→ WHAT YOU WILL DO:
Within the records below, filter for lines carrying the word "GROUP" and copy them.

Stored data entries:
▶

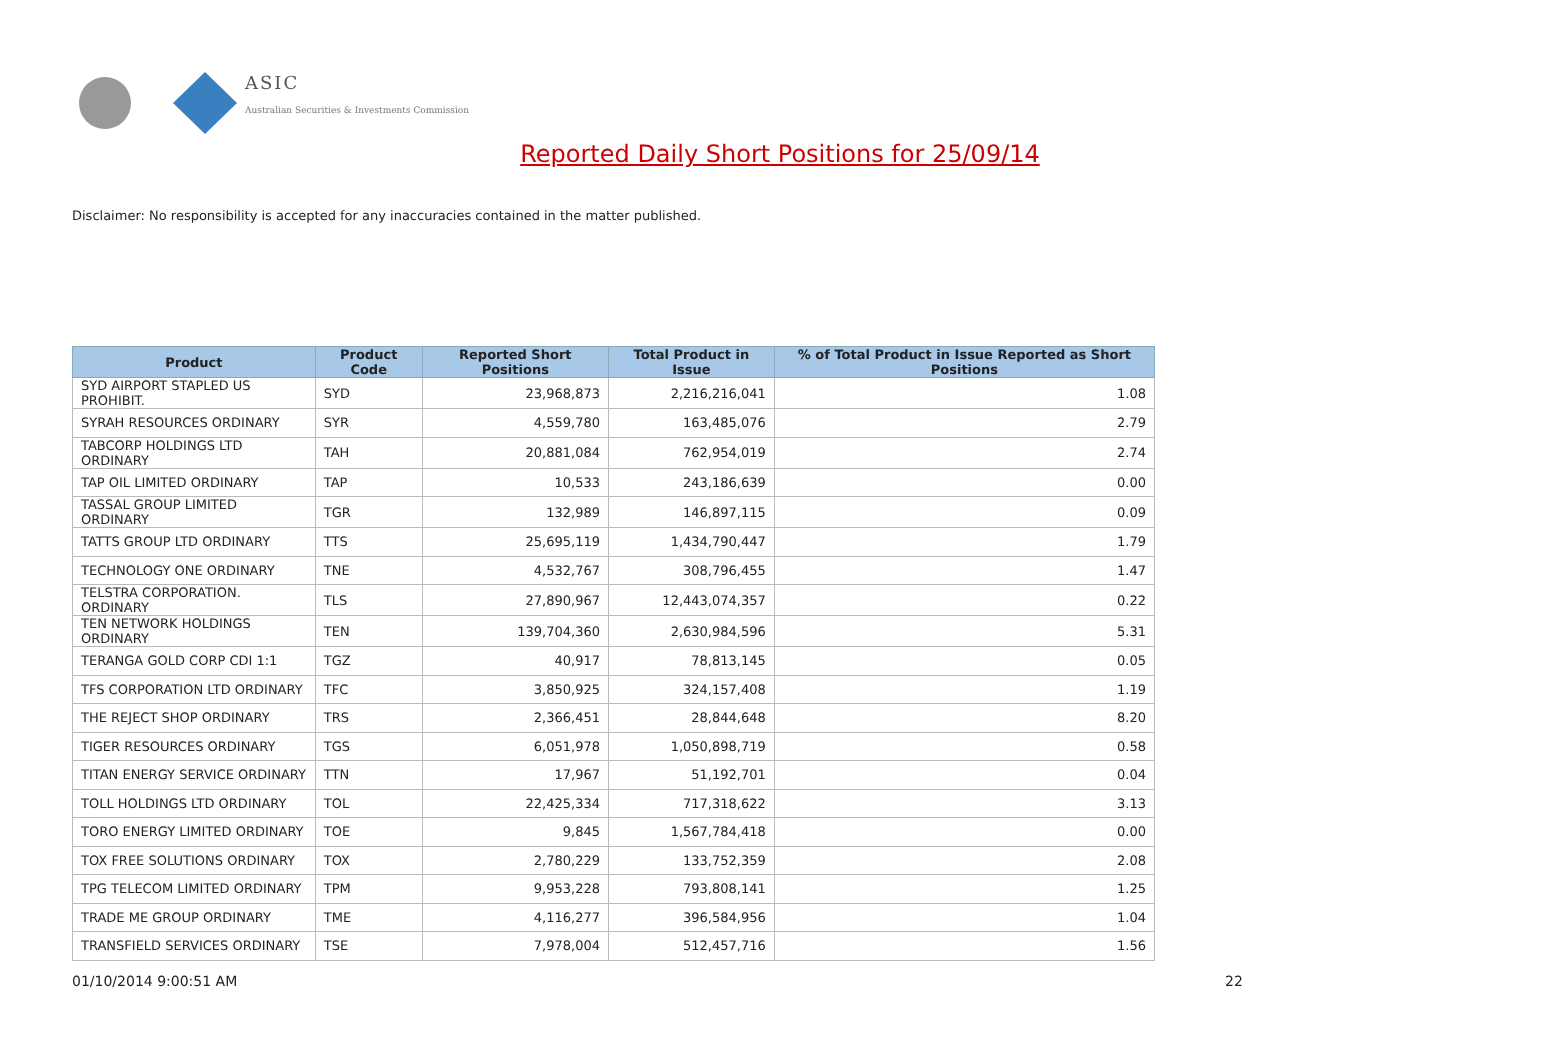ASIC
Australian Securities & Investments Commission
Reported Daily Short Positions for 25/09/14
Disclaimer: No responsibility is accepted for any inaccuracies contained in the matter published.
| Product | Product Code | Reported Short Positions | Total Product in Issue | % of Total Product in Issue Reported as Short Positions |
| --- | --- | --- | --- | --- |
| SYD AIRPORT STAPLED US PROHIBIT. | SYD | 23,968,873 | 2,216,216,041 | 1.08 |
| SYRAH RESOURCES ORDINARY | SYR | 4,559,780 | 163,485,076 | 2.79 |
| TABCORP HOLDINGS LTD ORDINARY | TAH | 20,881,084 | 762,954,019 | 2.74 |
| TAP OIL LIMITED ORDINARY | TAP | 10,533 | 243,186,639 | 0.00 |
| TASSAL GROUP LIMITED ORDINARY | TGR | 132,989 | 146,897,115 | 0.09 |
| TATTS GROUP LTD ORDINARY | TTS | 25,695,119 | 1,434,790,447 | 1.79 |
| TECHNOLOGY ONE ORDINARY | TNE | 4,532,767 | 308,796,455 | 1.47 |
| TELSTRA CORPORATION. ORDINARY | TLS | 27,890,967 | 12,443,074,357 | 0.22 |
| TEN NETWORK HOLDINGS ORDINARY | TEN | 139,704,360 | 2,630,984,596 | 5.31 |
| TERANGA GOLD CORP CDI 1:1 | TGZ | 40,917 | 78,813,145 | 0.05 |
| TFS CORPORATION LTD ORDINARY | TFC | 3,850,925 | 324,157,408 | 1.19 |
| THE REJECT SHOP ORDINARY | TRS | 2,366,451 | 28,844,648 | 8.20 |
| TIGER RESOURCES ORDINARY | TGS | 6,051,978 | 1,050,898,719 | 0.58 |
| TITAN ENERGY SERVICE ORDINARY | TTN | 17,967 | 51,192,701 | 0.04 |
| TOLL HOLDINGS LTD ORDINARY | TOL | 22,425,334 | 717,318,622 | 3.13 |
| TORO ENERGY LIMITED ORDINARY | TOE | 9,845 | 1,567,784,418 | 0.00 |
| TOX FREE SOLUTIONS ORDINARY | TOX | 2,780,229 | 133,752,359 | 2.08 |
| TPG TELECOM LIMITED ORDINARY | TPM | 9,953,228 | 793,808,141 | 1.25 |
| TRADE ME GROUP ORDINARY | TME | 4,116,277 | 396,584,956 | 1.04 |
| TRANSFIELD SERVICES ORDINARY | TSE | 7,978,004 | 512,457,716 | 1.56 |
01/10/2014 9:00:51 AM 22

◀
▶

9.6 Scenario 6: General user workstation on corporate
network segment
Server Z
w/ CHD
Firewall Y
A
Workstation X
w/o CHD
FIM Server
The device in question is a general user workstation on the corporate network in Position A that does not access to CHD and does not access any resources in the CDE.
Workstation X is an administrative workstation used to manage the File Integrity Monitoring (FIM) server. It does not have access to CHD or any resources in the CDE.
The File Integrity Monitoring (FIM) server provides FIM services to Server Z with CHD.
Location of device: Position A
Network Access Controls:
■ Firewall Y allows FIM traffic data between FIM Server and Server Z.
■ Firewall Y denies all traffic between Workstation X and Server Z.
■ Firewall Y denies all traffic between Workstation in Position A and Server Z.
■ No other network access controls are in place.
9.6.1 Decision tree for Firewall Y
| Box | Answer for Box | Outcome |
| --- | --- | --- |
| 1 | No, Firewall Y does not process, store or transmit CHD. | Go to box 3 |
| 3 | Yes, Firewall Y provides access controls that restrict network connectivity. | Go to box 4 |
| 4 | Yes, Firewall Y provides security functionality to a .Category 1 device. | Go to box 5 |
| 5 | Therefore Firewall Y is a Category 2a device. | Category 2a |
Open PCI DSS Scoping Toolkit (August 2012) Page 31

◀
▶

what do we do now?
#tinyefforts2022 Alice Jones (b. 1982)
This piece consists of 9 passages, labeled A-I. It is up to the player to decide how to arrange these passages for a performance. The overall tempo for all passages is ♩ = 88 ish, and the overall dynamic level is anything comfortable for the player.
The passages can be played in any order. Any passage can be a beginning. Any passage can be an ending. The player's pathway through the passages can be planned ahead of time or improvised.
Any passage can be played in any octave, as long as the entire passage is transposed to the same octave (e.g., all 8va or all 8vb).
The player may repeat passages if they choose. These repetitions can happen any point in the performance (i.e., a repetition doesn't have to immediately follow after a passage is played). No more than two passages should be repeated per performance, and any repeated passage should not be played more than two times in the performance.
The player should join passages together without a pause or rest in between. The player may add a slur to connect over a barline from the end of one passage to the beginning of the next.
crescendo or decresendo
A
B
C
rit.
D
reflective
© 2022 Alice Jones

◀

→ ANSWER SPACE:
| TASSAL GROUP LIMITED ORDINARY | TGR | 132,989 | 146,897,115 | 0.09 |
| TATTS GROUP LTD ORDINARY | TTS | 25,695,119 | 1,434,790,447 | 1.79 |
| TRADE ME GROUP ORDINARY | TME | 4,116,277 | 396,584,956 | 1.04 |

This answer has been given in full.